DOCUMENT PASSAGE ->
▼

A plea for understanding


Epic attempts to bridge religious divide


Published: Jul 16 2017, 01:01:am



Tuesday, December 27,1977

MOHAMMAD, THE FOUNDER OF ISLAM, disliked dogs.
     Among the other things that displeased him were silk-lined garments, interest charges, painters and poets.
    Today [1977], to nearly half a billion people around the world, Mohammad is known as the Prophet. His lack of interest in the arts, as well as his views on idolatry, are reflected in the fact that Islam forbids representation of the Prophet's face, form or voice in any medium.
    Producer-director Moustapha Akkad, a Syrian-born Muslim, knew that. Nevertheless, he was determined to tell the story of the Prophet in “a film that (would) educate the non-Muslim masses into the concept of Islam and also aid in the enlightenment of Muslims all over the world."
    In March [1977], his movie, the three-hour-long Mohammad, Messenger of God, opened in Washington, D.C. The cause of enlightenment was set back somewhat when 12 gunmen, who identified themselves as “Hanafi Muslims,” took 132 hostages in three separate attacks. Their bizarre list of demands included the closure of Akkad's film on grounds of sacrilege.
    Last week the movie was scheduled to open in Toronto. Famous Players Ltd. cancelled the booking when a Muslim community spokesman mumbled darkly about violence that "might occur" if the film was shown. According to the spokesman, the movie violates Muslim religious belief in its depiction of the Prophet.
    Rubbish! The Hanafis can perhaps be forgiven. They were nuts.
    Toronto's Muslims, on the other hand, have no such excuse. Responsible community leaders have a duty to be in possession of the facts before speaking out.
    The film is scheduled to open locally on January 13 [1978]. The matter may be of some concern to Vancouver's own Muslim community, so here are some facts about the production.
    Mohammad, Messenger of God, erroneously labelled a “Hollywood film” in some reports, was shot on location in Libya and Morocco. It was made at a cost of some $18 million, money put up by Arab entrepreneurs from their store of petrodollars.
    With that much money at stake, Akkad was encouraged to be very, very orthodox. His screenplay, credited to H.A.L. (Harry) Craig, was approved, page by page, by Muslim scholars at Cairo's Al Azzar University.
    Mohammad does not appear in the film, nor is his voice heard. As in many films about Christ, his presence is suggested rather than shown. Occasionally we are permitted to glimpse a portion of his walking stick or the back of his camel's head.
    Akkad is at pains to point out that at least nine other “life of Mohammad” films have been made in Arabic, all of them using the same workarounds. His film, certainly the most ambitious, was shot in two versions, one in Arabic with Middle Eastern stars, the other in English with European and American performers.
    The English version that had its premiere in London's Plaza-1 Theatre last August [1976] stars Anthony Quinn as Hamza, the Prophet's uncle and leader of his warrior legions. Others included in the cast of the English-language film are Irene Papas, Michael Ansara, Johnny Sekka and Michael Forest.
    The film seemed decidedly non-controversial to trade-press reporters. Box Office called it "a religious spectacle of high quality." Variety thought it was a "tasteful epic" and noted that "everything on screen bespeaks dedication."
    The picture, its title changed to The Message, appears to have played Britain without incident.

▲

DATA ->
▼

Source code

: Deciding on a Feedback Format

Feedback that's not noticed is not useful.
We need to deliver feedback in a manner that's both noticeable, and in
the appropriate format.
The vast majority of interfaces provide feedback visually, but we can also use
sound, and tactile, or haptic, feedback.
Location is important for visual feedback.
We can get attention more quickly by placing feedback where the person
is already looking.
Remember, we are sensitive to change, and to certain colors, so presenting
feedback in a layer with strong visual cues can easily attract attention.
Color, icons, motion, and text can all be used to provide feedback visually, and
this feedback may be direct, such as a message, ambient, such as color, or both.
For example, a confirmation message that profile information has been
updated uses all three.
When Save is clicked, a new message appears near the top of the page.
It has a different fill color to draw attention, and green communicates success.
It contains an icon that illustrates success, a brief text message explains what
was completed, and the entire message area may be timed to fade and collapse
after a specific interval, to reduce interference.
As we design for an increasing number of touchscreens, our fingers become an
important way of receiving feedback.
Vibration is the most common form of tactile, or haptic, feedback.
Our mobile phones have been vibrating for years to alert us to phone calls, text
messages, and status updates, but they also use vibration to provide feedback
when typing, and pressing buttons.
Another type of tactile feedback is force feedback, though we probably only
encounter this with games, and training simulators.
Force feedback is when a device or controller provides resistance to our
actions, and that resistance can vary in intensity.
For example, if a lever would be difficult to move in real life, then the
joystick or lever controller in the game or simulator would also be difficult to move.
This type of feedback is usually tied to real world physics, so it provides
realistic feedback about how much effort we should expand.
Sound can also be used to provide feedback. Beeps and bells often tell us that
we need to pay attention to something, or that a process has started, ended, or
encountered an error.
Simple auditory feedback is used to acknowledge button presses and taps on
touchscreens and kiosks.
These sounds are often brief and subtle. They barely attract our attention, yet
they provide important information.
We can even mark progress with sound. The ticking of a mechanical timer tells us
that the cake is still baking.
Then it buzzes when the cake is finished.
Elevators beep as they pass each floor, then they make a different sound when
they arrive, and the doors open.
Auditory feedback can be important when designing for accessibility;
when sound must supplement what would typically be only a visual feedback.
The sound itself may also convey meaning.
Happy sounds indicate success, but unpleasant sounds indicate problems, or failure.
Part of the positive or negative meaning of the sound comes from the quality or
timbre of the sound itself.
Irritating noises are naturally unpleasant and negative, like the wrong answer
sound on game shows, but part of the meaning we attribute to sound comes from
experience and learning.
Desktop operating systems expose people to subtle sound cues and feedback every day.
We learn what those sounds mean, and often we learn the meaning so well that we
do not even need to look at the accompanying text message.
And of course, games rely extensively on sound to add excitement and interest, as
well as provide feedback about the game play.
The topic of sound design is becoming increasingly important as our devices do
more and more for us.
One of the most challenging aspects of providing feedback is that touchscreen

▲

DIRECTIONS -> In the article on the film about the Prophet, could you repeat the part starting with "Last week the" and going on through "before speaking out.", swapping "spokesman" for "representative"? None of the data is needed here.

ANSWER FOR THIS EXERCISE ->
Last week the movie was scheduled to open in Toronto. Famous Players Ltd. cancelled the booking when a Muslim community representative mumbled darkly about violence that "might occur" if the film was shown. According to the representative, the movie violates Muslim religious belief in its depiction of the Prophet.
    Rubbish! The Hanafis can perhaps be forgiven. They were nuts.
    Toronto's Muslims, on the other hand, have no such excuse. Responsible community leaders have a duty to be in possession of the facts before speaking out.